A Microsoft study recently concluded that Internet Explorer 9 is the most energy-efficient of all commonly-used Web browsers. It’s an interesting study, and it has real-world implications for at least some laptop users.
I say some users because IE9 only runs on Windows 7. And if you’re running Windows 7 on Mac hardware, some other studies have found that you’re cutting your battery life in half anyway.
Still, within those limits, the study looks to be a pretty fair comparison. One hint along those lines is the fact that Firefox 4 actually comes quite close to matching IE9 in energy efficiency. It’s so close, in fact, that it might have prompted Microsoft to rig its bar graph to make the difference look more significant than it really is.
(Look at the “power consumption” axis of the graph above. See how it starts at 10 and not zero? It’s a clever trick, and you can be sure the person who created this graph knew exactly what they were doing.)
Some of you are going to dismiss all of this as a bunch of hooey anyway.

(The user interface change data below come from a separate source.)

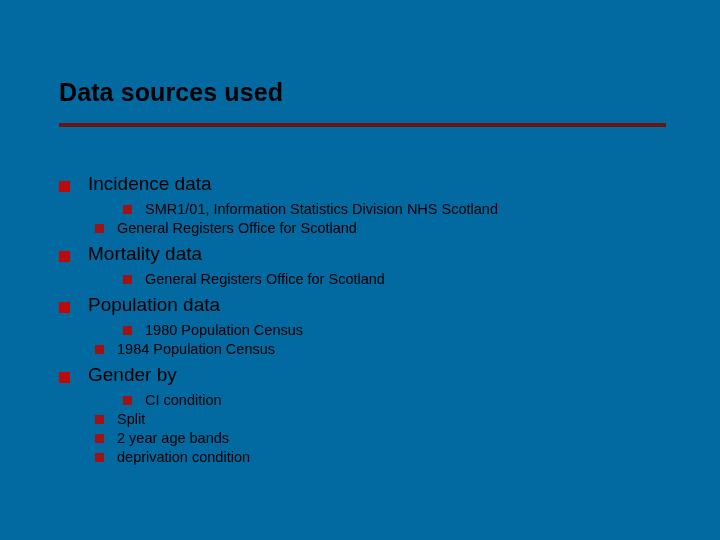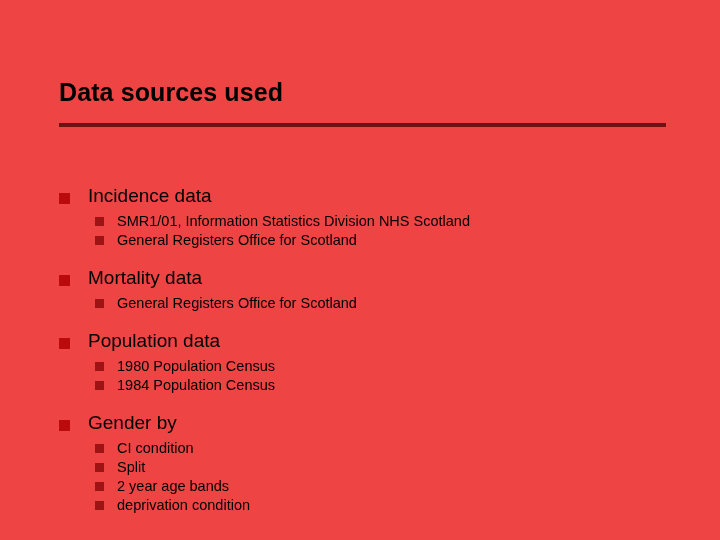--- a/index.html
+++ b/index.html
@@ -43,21 +43,21 @@
     top: 123px;
     width: 607px;
     height: 4px;
     background: #6b1414;
   }
 
   
   .body-list {
     position: absolute;
     left: 0;
-    top: 184px;
+    top: 172px;
     width: 632px;
   }
 
   .bullet-row {
     position: relative;
     display: block;
     white-space: nowrap;
   }
 
   
@@ -98,27 +98,27 @@
   .lvl2 .bullet-text {
     display: inline-block;
     margin-left: 22px;
     font-size: 14.5px;
     line-height: 19px;
     color: #000000;
     vertical-align: top;
   }
 
   
-  .gap-before-group { margin-top: 16px; }
-  .gap-before-sub   { margin-top: 4px; }
+  .gap-before-group { margin-top: 4px; }
+  .gap-before-sub   { margin-top: 4px; margin-left: 28px; }
 </style>
 </head>
 <body style="background: rgb(255, 255, 255);">
 
-<div class="slide" style="background: #ef4444;">
+<div class="slide" style="background: #0369a1;">
 
   <div class="slide-title">Data sources used</div>
 
   <div class="title-rule" style="background: rgb(107, 20, 20);"></div>
 
   <div class="body-list">
 
     <div class="bullet-row lvl1">
       <span class="bullet-mark" style="background: rgb(187, 10, 10);"></span>
       <span class="bullet-text">Incidence data</span>

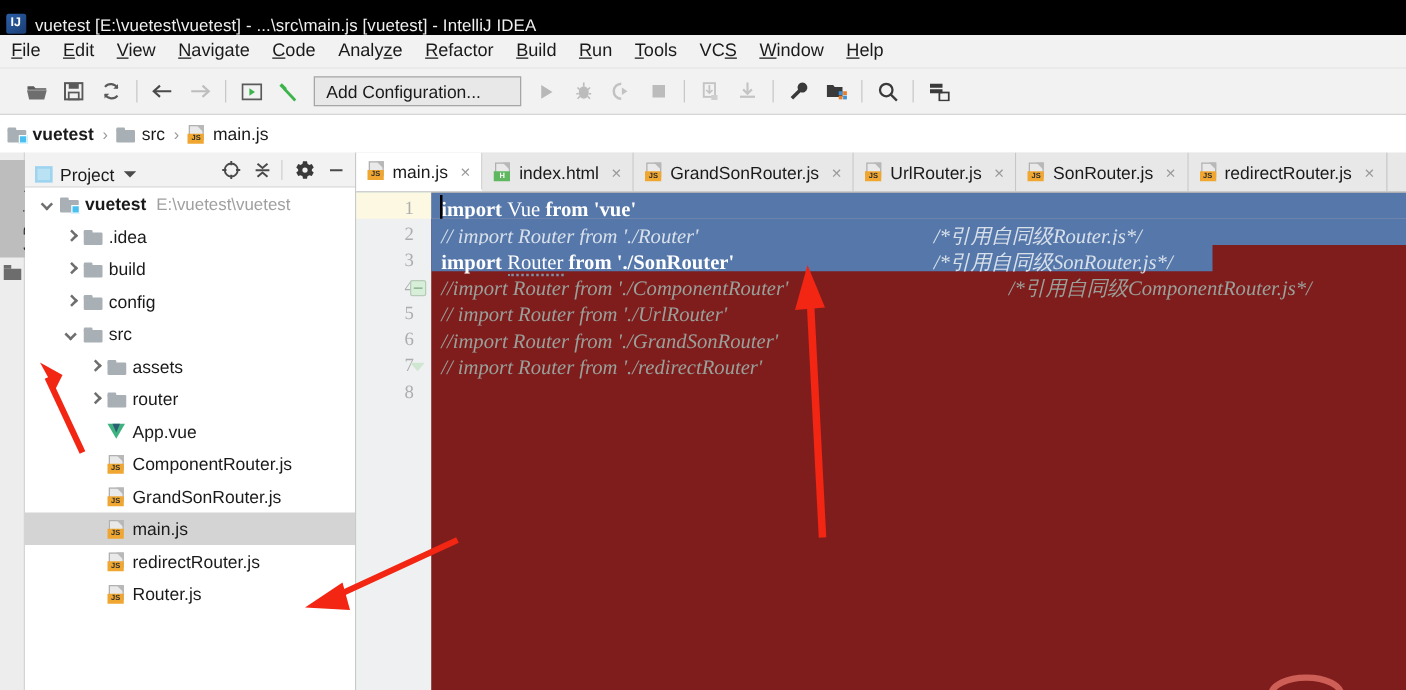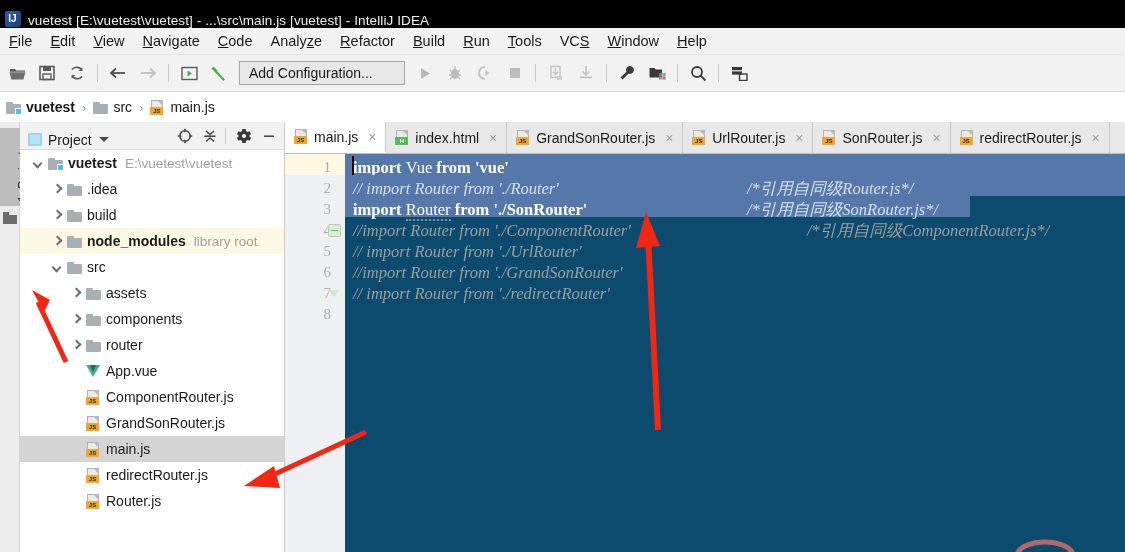--- a/index.html
+++ b/index.html
@@ -44,21 +44,21 @@
   }
   .menu-item {
     padding: 2px 9px; cursor: default; white-space: nowrap;
   }
   .menu-item u { text-decoration: underline; }
 
   
   .toolbar {
     position: absolute; left: 0; top: 55px; width: 1125px; height: 37px;
     background: #f2f2f2; border-bottom: 1px solid #d6d6d6;
-    display: flex; align-items: center; padding-left: 2px;
+    display: flex; align-items: center; padding-left: 14px;
   }
   .tb-btn {
     width: 26px; height: 26px; margin: 0 2px;
     display: flex; align-items: center; justify-content: center;
     cursor: default; border-radius: 2px;
   }
   .tb-sep {
     width: 1px; height: 18px; background: #c8c8c8; margin: 0 5px;
   }
   .run-config {
@@ -252,21 +252,21 @@
   }
   .gutter .fold.tri {
     border:none; background:none; width:0; height:0;
     border-left: 6px solid transparent; border-right: 6px solid transparent;
     border-top: 7px solid #cfe6d1;
   }
   .gutter .fold.tri::after { display:none; }
 
   .codepane {
     position: absolute; left: 60px; top: 0; right: 0; bottom: 0;
-    background: #0c4a6e;
+    background: #7f1d1d;
   }
   .cur-strip {
     position: absolute; left: 0; top: 0; width: 780px; height: 21px;
     background: #fdf8e1;
   }
   .selband {
     position: absolute; background: #5577aa;
   }
   .line {
     position: absolute; left: 0; height: 21px; line-height: 21px;
@@ -529,52 +529,43 @@
           <span class="tlabel">.idea</span>
         </div>
         <div class="trow" style="padding-left:31px">
           <span class="arrow r"></span>
           <span class="ico-folder">
             <span class="tab"></span>
             <span class="body"></span>
           </span>
           <span class="tlabel">build</span>
         </div>
-        <div class="trow hl" style="padding-left:31px">
+        <div class="trow" style="padding-left:31px">
           <span class="arrow r"></span>
           <span class="ico-folder">
             <span class="tab"></span>
             <span class="body"></span>
           </span>
-          <span class="tlabel bold">node_modules</span>
-          <span class="tnote">library root</span>
+          <span class="tlabel">config</span>
         </div>
         <div class="trow" style="padding-left:31px">
           <span class="arrow d"></span>
           <span class="ico-folder">
             <span class="tab"></span>
             <span class="body"></span>
           </span>
           <span class="tlabel">src</span>
         </div>
         <div class="trow" style="padding-left:50px">
           <span class="arrow r"></span>
           <span class="ico-folder">
             <span class="tab"></span>
             <span class="body"></span>
           </span>
           <span class="tlabel">assets</span>
-        </div>
-        <div class="trow" style="padding-left:50px">
-          <span class="arrow r"></span>
-          <span class="ico-folder">
-            <span class="tab"></span>
-            <span class="body"></span>
-          </span>
-          <span class="tlabel">components</span>
         </div>
         <div class="trow" style="padding-left:50px">
           <span class="arrow r"></span>
           <span class="ico-folder">
             <span class="tab"></span>
             <span class="body"></span>
           </span>
           <span class="tlabel">router</span>
         </div>
         <div class="trow" style="padding-left:50px">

What’s a few watts worth anyway, especially when you’re playing music, watching movies, and doing who knows what else on your laptop? I agree it’s not a life-or-death matter, but also I know there are times when a few extra minutes of battery life could have made my life a lot easier.
But there’s another culprit when it comes to browser power consumption. Flash, AJAX, and other technologies that drive dynamic websites can be quite the pigs when it comes to sucking down wattage. Check out this 2008 study, for example, which shows how dynamic websites continue to create power-consumption spikes long after the page has loaded.
This kind of stuff is going to send you looking for a power outlet long before your browser makes any difference. Or will it?
I’m a big fan of two Firefox add-ons that many users can’t live without: AdBlock Plus and FlashBlock. Both add-ons do exactly what their names suggest; in the case of FlashBlock, an icon shows you the location of blocked Flash animations and gives you the option of loading them individually.
Many other users like another Firefox add-on, NoScript, which accomplishes many of the same things. NoScript is more comprehensive, however, and some people (including me) find that its whitelist-based interface gets in the way.
I suggest trying out all three add-ons with the latest copy of Firefox. You’ll see cleaner, faster-loading websites, get better security, and take back control from the legions of crappy Flash designers who seem to be running amok in the world.
And if laptop energy efficiency matters to you, you’ll get that, too.